- Battle of Nisibis: Part of Belisarius' invasion of Mesopotamia (541)
| Date | 541 AD |
| Location | Nisibis, Sasanian Empire (modern-day Nusaybin, Mardin, Turkey)37°04′31″N 41°12′57″E﻿ / ﻿37.0753°N 41.2157°E |
| Result | Sasanian victory |

Belligerents
- Byzantine Empire Goths Ghassanids: Sasanian Empire

Commanders and leaders
- Belisarius Peter John Troglita Bouzes?: Nabedes

Strength
- Unknown: Unknown, but outnumbered

Casualties and losses
- 50 men Standard of Peter: 150 men

= Battle of Nisibis (541) =

The Battle of Nisibis was fought between Byzantine forces under Belisarius and Peter and the Sassanian garrison of the frontier fortress of Nisibis that was under Nabedes. It took place while the Sassanian king Khosrow I was invading the Roman base in Lazica. It was part of a Byzantine offensive led by Belisarius into Persian land.
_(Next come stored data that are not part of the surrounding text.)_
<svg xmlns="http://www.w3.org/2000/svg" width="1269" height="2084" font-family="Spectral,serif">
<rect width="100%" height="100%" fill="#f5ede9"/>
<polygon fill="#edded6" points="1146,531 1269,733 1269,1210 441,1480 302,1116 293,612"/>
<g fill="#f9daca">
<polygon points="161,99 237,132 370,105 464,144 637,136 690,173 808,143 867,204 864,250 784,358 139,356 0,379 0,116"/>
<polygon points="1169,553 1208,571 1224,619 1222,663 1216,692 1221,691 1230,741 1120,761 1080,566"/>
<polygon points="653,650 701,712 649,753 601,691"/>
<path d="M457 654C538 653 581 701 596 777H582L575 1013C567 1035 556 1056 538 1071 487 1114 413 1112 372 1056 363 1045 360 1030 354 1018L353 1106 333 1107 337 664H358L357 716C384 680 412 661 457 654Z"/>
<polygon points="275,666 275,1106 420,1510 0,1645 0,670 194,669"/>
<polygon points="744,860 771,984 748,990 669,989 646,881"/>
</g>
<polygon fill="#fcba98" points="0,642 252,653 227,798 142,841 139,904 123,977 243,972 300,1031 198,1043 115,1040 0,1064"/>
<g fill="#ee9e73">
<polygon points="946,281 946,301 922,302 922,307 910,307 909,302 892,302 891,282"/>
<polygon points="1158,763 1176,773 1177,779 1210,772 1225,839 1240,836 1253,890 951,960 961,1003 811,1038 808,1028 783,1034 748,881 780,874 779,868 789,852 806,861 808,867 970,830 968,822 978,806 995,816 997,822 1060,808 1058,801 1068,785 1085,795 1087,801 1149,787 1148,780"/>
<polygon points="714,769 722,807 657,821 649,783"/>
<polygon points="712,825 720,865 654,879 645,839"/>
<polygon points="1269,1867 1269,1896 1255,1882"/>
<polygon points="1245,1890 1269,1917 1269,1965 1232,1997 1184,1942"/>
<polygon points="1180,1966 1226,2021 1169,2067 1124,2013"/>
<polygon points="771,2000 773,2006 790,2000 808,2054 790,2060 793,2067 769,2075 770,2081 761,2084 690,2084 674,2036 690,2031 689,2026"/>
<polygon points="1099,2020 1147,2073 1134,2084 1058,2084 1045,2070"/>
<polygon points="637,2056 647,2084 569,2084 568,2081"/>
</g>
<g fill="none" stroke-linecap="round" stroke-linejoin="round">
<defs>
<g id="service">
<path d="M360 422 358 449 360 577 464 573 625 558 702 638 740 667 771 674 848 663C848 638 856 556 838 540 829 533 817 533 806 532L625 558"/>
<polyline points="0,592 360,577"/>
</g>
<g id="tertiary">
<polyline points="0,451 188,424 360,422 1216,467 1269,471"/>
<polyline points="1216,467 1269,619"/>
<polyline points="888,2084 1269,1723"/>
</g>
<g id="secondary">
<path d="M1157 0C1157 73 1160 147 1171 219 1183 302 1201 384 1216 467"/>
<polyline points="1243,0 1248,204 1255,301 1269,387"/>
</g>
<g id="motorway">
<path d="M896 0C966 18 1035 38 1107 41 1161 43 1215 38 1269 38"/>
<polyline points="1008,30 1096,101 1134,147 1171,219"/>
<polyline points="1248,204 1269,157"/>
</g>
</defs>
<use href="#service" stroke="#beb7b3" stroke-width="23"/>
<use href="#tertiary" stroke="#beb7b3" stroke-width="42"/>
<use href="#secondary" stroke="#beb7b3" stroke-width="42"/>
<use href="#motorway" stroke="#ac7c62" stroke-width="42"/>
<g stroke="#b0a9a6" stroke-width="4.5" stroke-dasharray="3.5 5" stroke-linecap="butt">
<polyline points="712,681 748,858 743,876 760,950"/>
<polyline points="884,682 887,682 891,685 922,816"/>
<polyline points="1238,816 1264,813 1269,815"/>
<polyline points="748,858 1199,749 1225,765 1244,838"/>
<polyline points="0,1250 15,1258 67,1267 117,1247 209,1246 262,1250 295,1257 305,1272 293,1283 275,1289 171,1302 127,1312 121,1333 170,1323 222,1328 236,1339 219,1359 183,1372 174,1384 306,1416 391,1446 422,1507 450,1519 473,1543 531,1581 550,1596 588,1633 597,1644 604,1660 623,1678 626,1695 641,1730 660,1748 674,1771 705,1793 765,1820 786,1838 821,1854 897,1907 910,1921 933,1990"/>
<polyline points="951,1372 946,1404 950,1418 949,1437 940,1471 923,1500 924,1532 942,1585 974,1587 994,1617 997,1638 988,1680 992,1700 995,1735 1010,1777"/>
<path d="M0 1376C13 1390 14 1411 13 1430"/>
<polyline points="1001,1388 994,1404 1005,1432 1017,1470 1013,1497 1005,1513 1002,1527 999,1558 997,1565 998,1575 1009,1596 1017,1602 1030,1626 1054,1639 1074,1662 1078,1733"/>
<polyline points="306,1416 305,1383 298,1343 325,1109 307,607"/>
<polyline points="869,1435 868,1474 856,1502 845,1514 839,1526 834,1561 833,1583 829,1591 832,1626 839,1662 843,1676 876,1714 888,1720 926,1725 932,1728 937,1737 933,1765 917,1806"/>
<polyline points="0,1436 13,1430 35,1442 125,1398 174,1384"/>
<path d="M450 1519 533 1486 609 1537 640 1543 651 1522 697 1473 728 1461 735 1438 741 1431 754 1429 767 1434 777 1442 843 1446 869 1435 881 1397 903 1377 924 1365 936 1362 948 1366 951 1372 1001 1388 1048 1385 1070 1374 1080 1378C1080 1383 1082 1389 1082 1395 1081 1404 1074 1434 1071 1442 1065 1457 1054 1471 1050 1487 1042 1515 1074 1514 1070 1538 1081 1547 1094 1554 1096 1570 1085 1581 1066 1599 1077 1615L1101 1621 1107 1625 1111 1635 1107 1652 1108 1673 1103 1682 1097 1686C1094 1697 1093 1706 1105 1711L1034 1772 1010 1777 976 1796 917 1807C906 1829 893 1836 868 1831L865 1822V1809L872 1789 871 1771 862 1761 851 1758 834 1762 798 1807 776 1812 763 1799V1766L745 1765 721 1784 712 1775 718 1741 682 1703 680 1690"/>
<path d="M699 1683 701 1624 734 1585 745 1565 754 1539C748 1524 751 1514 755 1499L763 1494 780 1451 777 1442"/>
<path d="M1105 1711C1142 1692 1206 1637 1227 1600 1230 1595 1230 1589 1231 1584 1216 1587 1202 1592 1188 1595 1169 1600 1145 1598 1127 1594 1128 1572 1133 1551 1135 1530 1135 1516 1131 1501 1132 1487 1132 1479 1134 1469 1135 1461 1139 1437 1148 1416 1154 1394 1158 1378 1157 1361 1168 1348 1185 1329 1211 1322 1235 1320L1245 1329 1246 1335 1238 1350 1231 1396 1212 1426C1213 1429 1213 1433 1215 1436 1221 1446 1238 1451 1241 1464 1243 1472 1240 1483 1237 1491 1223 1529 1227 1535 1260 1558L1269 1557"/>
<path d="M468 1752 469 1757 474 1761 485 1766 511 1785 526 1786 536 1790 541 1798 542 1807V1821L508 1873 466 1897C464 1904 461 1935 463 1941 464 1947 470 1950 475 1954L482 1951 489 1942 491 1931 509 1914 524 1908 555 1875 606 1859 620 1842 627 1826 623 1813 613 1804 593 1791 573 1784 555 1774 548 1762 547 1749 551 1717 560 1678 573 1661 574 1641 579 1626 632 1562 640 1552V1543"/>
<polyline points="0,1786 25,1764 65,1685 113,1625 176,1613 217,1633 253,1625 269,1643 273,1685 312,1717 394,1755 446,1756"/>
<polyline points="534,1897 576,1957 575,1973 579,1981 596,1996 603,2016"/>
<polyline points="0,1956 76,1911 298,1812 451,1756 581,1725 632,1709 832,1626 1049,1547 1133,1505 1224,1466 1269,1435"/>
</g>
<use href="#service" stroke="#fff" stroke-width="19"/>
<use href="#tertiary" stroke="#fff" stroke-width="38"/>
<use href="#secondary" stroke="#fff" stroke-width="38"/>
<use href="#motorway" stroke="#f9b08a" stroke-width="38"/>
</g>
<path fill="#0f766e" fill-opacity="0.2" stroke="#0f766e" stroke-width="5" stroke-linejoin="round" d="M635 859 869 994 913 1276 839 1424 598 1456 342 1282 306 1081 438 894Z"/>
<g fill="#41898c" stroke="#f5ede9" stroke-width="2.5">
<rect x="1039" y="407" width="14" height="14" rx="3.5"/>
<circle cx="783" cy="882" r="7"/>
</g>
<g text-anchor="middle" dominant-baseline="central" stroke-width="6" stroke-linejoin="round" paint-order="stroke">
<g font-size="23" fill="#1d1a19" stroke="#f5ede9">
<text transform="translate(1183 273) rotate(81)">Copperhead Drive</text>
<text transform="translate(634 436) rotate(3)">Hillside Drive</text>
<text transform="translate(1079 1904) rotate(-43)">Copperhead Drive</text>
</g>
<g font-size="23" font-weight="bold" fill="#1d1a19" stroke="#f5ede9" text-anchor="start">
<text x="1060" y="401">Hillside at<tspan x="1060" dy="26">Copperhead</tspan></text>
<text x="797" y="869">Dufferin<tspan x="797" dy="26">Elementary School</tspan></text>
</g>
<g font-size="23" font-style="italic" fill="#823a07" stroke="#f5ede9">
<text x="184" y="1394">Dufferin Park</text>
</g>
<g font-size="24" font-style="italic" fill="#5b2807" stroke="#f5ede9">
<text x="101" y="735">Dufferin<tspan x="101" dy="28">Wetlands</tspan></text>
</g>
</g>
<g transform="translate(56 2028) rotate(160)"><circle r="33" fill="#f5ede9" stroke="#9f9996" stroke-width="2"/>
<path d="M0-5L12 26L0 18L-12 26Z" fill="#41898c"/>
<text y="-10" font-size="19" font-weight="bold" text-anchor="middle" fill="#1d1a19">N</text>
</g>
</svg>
Upon arriving in the area, Belisarius stationed his troops a significant distance away from the fortified city. He hoped to drag the Sasanian garrison into a battle far from the city walls, and after defeating them, capture the undefended city, which seemed impregnable otherwise. The Byzantine commander Peter stationed his forces, together with those of John Troglita who was associated with him, closer to the city. Belisarius warned Peter that since the Byzantines did not normally eat until midday the garrison would sally out then so the Byzantines would have to fight while hungry. Peter ignored this and at midday, his man dispersed to eat. When the Sassanians sallied out his disorganized unit was routed losing 50 men as well as Peter's standard. The latter immediately called on Belisarius for assistance. When the message reached Belisarius, he had already seen the dust clouds produced by the Sassanian sally and was well on his way. Despite the garrison being overwhelmed by the larger Byzantine army, they suffered only 150 casualties as they quickly retreated to the city, exactly what Belisarius had sought to avoid.

== Aftermath ==

Recognising Nobades would not leave the city again out of fear for another such engagement Belisarius could now bypass the city as its garrison would not attack him in the rear. After an assault of Sisauranon failed he sent troops to raid rich normally safe Persian territory across the Tigris. After procuring much wealth from the area the Byzantine raiding forces split up and went home as some were afraid Belisarius would take their loot. Belisarius wanted to return home too as to avoid being surprised by the arrival of Persian forces under Khosrow. Procopius later claimed this because of Belisarius wanting to confront his wife Antonina, whose lover his troops had imprisoned, as soon as possible about her affair. Claiming that Belisarius could have reached Ctesiphon as the path remained undefended. This argument is flawed however as the same information of the disposition of Persian troops had not been available to Belisarius at that time.